→ **WHAT IS REQUIRED**: Your answer must match the records word for word and contain no pictures.

** Opening SUPPLIED RECORDS block **

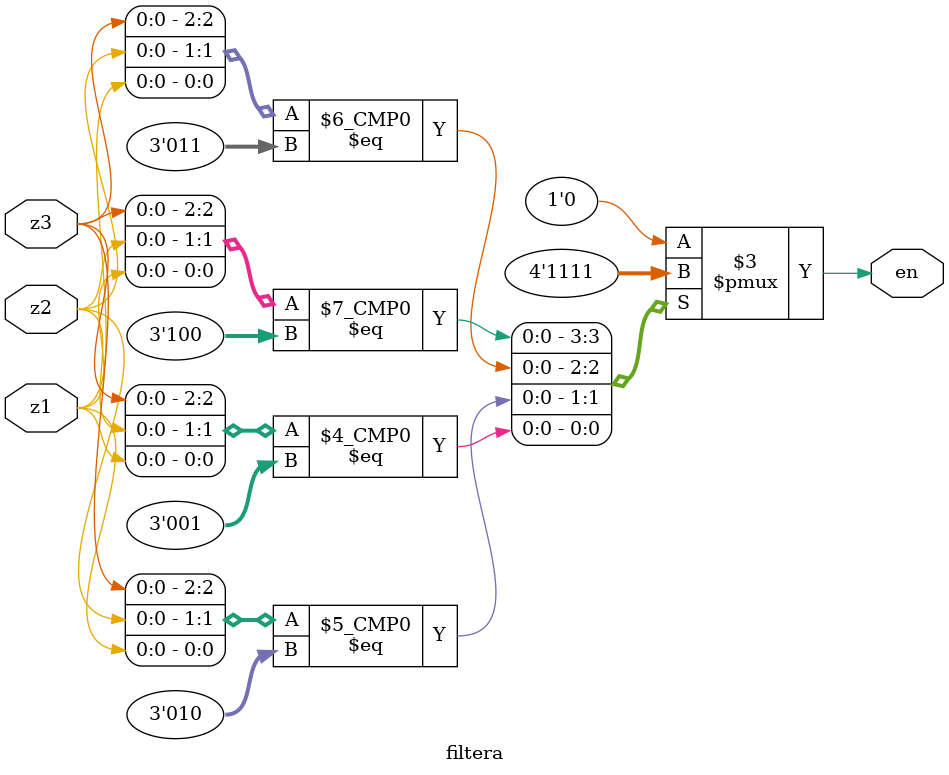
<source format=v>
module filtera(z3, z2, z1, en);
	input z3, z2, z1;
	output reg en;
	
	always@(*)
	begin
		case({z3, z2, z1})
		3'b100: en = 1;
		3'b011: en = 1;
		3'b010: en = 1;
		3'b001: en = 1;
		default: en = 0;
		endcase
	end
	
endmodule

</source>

** Closing SUPPLIED RECORDS block **

→ **SOLUTION**:
<source format=v>
module filtera(z3, z2, z1, en);
	input z3, z2, z1;
	output reg en;
	
	always@(*)
	begin
		case({z3, z2, z1})
		3'b100: en = 1;
		3'b011: en = 1;
		3'b010: en = 1;
		3'b001: en = 1;
		default: en = 0;
		endcase
	end
	
endmodule

</source>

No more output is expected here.